To make Scheme complete, it needs a method for declaring a procedure. The keyword
lambda is used to declare a procedure:
(lambda (x) (* x x))
This reads as "The function which takes parameters x, and returns that value, multiplied by itself".
There is an issue here, and that is this function is created, and destroyed in that one line. In its form above, it does not even evaluate with anything. This is known as an 'anonymous closure'.
> (lambda (x) (* x x)) #<CLOSURE <anon> (x) (* x x)>
However, we can make this accessible at a later date, by making use of the earlier
> (define square (lambda (x) (* x x))) #<unspecified> > (square 2) 4
Now, the square function is bound to the name square. It can now be accessed as a normal function, much like + or -, except that we created it.
lambda keyword is the very formal way to define a function, however. We can implicitly define a function, using
define as follows:
(define (square x) (* x x))

--

TASK TO CARRY OUT
Resume the passage on Scheme's lambda keyword, picking up after its final line.

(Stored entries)
--

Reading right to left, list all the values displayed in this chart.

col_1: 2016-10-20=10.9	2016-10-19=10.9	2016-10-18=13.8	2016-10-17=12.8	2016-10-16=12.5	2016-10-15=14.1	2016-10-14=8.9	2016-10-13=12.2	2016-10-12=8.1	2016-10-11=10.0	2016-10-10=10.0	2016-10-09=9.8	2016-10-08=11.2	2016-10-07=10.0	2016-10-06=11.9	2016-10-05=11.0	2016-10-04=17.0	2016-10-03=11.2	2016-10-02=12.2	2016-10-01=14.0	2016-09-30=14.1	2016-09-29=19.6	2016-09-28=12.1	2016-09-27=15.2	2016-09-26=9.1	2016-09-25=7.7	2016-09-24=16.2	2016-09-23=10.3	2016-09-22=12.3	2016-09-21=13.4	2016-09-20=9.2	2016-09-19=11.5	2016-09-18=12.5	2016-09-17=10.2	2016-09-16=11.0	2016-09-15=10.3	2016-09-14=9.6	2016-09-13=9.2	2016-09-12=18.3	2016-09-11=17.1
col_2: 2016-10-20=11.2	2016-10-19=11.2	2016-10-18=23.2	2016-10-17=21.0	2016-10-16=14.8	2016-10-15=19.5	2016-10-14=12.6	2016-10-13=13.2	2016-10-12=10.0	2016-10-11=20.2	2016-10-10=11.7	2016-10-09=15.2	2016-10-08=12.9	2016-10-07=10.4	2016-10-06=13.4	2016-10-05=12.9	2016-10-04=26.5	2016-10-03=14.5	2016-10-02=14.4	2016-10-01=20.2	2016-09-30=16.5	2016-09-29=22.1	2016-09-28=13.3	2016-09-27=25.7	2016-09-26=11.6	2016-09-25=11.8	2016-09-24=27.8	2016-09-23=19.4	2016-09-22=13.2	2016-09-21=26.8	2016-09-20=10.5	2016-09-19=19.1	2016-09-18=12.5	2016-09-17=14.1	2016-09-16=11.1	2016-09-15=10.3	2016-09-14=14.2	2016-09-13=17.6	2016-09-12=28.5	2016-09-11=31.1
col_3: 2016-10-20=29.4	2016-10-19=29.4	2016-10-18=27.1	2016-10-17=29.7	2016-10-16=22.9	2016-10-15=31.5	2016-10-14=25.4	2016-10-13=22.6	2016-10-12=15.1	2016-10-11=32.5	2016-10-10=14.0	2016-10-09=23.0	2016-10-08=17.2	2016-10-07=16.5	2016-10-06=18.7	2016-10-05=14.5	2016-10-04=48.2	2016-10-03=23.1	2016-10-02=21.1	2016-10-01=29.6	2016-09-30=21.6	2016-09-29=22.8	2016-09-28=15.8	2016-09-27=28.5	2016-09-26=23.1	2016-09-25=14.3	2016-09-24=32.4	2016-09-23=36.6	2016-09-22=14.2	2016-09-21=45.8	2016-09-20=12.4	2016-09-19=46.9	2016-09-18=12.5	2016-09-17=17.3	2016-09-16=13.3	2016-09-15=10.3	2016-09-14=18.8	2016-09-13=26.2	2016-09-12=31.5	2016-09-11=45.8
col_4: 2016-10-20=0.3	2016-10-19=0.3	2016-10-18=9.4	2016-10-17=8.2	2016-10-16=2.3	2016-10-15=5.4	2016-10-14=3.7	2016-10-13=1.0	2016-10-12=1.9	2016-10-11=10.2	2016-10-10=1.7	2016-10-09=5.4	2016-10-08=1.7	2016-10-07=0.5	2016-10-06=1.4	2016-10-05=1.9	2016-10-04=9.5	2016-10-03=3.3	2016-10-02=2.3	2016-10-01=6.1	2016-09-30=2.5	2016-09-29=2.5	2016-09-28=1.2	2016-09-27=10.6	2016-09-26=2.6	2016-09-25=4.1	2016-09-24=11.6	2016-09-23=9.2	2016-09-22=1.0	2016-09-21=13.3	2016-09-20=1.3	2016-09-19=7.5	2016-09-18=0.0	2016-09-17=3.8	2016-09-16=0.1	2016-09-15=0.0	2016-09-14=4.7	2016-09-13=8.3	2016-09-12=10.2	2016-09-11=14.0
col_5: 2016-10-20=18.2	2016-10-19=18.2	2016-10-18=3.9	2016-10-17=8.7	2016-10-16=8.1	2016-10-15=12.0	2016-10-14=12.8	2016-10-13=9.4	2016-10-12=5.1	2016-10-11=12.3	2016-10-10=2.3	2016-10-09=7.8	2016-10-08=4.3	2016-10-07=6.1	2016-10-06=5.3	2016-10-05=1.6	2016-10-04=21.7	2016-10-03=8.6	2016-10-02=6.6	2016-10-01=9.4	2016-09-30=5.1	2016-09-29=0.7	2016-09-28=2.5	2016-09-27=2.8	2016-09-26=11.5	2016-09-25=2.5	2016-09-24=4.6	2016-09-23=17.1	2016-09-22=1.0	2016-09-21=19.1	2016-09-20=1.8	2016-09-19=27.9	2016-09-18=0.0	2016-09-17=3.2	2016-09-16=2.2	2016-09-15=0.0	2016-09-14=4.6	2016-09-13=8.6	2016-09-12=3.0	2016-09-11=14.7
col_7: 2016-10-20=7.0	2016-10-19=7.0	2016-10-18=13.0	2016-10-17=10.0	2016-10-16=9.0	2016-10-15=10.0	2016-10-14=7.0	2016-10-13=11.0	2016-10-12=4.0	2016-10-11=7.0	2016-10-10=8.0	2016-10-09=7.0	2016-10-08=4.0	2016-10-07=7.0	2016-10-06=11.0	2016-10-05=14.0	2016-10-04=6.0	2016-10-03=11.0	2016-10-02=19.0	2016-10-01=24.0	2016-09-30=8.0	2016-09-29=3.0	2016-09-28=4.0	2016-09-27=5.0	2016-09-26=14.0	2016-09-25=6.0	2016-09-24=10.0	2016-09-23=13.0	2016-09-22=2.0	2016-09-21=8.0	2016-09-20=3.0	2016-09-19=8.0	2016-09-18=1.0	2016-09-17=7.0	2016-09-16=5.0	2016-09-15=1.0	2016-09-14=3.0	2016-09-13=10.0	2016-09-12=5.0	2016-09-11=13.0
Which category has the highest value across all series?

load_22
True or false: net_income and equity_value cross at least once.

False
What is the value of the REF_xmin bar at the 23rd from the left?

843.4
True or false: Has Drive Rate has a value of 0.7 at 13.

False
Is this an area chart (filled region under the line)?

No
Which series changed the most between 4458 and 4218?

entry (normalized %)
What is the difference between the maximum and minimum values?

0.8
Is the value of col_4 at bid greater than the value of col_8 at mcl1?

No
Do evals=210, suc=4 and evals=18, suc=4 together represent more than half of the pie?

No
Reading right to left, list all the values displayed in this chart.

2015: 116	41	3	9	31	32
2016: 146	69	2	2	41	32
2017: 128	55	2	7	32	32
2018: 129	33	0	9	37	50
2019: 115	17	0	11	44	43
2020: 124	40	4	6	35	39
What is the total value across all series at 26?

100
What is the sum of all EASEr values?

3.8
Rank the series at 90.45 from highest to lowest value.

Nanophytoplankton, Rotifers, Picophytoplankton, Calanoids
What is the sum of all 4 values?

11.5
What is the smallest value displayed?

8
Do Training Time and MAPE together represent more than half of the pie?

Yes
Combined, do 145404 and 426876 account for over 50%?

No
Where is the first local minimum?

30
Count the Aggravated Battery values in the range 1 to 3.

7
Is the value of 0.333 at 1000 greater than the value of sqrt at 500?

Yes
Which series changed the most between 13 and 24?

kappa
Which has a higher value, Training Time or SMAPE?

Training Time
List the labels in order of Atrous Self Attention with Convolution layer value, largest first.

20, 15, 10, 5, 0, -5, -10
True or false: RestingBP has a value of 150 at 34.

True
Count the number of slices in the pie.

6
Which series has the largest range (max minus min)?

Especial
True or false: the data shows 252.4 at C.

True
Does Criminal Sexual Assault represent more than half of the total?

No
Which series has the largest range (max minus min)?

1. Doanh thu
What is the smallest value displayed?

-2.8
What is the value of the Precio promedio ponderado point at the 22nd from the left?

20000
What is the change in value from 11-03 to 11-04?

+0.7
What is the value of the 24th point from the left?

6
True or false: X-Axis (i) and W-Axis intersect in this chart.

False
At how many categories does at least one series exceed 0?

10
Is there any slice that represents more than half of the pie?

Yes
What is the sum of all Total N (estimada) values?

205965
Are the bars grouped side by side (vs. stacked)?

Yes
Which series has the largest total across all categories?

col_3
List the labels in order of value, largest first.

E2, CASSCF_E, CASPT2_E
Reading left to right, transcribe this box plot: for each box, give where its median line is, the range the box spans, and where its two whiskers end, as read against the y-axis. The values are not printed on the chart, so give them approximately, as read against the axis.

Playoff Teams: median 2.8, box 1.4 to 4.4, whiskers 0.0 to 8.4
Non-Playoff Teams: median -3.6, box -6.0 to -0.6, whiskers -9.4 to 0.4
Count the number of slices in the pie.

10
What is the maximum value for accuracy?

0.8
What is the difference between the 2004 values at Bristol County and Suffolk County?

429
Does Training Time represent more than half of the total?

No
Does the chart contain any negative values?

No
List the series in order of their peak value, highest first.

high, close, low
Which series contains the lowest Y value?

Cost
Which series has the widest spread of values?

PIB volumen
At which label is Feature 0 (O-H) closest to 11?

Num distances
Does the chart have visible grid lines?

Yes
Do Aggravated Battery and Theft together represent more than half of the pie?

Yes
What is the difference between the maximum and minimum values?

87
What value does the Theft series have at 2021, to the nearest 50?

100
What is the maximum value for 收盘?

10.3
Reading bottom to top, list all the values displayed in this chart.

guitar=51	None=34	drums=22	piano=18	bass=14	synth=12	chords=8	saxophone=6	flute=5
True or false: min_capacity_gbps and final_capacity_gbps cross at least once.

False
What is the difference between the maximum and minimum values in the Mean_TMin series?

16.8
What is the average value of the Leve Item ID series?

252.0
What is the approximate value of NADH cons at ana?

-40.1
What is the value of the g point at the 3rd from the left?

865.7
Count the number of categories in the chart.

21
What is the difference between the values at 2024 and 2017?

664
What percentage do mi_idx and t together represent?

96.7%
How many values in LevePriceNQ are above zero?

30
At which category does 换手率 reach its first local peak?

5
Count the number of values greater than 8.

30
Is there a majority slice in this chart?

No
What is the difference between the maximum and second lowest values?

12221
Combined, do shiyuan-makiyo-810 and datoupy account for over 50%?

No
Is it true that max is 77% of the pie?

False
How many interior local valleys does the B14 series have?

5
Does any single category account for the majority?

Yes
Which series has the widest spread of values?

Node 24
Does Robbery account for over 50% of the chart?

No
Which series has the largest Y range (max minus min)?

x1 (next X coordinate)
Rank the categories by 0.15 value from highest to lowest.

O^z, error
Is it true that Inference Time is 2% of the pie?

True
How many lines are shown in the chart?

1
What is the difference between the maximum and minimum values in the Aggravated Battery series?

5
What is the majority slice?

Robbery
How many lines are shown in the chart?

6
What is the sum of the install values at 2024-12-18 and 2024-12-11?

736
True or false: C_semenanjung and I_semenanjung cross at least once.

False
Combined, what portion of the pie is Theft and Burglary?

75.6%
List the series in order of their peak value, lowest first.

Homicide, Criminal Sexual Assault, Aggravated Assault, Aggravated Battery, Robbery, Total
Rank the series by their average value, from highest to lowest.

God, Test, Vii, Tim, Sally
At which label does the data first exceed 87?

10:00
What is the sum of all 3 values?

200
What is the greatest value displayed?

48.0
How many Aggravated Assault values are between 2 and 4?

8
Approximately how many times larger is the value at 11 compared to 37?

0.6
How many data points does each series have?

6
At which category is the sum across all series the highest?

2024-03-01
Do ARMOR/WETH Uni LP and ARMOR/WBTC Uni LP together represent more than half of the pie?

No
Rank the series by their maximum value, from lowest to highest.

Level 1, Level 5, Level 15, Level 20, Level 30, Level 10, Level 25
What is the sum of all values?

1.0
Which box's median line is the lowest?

--

ANSWER FOR THE TASK
This is much more concise and easy to use, however, it is sometimes necessary to use a lambda function as we shall see later on.
The general form of a lambda expression is as follows:
(lambda (<Formal parameters>) <body-expression-1> ... <body-expression-n>)
And the general form for creating a non-anonymous closure is as follows:
(define (<name> <formal parameters>) <body-expression-1> ... <body-expression-n>)
Now we have at our disposal a very powerful language. It is Turing Complete and can compute almost any conceivable algorithm, however, since we have not introduced some features of the Scheme language, we shall avoid many algorithms.